▶ [Try it] Reproduce the test reporting text word for word.

Mid-Level · Automation Engineer

Test Reporting & Artefacts

Q: Q1. What information must a Go/No-Go test summary always contain?

Five elements: (1) total tests run and the execution scope (browsers, environments); (2) pass rate as a percentage with absolute numbers; (3) failure breakdown separating blocking failures from known flaky tests — these are different risk levels; (4) a bug reference for each blocking failure (JIRA ID, severity, owner); and (5) a clear Go/No-Go recommendation with any conditions attached (e.g. conditional on BUG-1234 resolution by EOD). Never make the stakeholder infer the recommendation from the numbers.

Test results nobody reads don't improve quality. The art of test reporting is making results immediately actionable — for developers, leads, and stakeholders who have five minutes and need to make a decision.

Mid-Level ISTQB CTAL-TA v3.1.2 — K3 Apply ~14 min read + exercise

1 The Hook — Why This Matters

An Auckland SaaS team runs 800 Playwright tests in CI. The pass rate is 97.2%. The Test Lead is diligent — every sprint they assemble a 40-page Allure report and email it to the Product Owner. The PO skips it every single sprint. Too much detail, no clear action.

After three sprints, a P1 bug reaches production. The automated tests had caught it. The failure was right there in the Allure report, buried on page 28. Nobody triaged it. The PO didn't know failing tests could sit unremediated if nobody reviewed the dashboard.

The tests were doing their job. The reporting wasn't. A 40-page report with no executive summary is not a communication tool — it's a data dump that creates a false sense of oversight. The PO assumed a report landing in their inbox meant someone had reviewed it.

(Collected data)
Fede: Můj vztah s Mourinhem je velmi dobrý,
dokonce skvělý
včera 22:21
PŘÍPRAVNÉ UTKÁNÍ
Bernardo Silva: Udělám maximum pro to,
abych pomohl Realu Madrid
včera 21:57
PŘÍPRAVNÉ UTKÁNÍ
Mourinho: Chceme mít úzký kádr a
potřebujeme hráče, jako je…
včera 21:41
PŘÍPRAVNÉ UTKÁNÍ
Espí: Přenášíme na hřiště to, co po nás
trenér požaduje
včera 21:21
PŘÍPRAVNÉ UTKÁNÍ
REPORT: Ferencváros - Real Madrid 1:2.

▶ [Task output]
Mid-Level · Automation Engineer

Test Reporting & Artefacts

Q: Q1. What information must a Go/No-Go test summary always contain?

Five elements: (1) total tests run and the execution scope (browsers, environments); (2) pass rate as a percentage with absolute numbers; (3) failure breakdown separating blocking failures from known flaky tests — these are different risk levels; (4) a bug reference for each blocking failure (JIRA ID, severity, owner); and (5) a clear Go/No-Go recommendation with any conditions attached (e.g. conditional on BUG-1234 resolution by EOD). Never make the stakeholder infer the recommendation from the numbers.

Test results nobody reads don't improve quality. The art of test reporting is making results immediately actionable — for developers, leads, and stakeholders who have five minutes and need to make a decision.

Mid-Level ISTQB CTAL-TA v3.1.2 — K3 Apply ~14 min read + exercise

1 The Hook — Why This Matters

An Auckland SaaS team runs 800 Playwright tests in CI. The pass rate is 97.2%. The Test Lead is diligent — every sprint they assemble a 40-page Allure report and email it to the Product Owner. The PO skips it every single sprint. Too much detail, no clear action.

After three sprints, a P1 bug reaches production. The automated tests had caught it. The failure was right there in the Allure report, buried on page 28. Nobody triaged it. The PO didn't know failing tests could sit unremediated if nobody reviewed the dashboard.

The tests were doing their job. The reporting wasn't. A 40-page report with no executive summary is not a communication tool — it's a data dump that creates a false sense of oversight. The PO assumed a report landing in their inbox meant someone had reviewed it.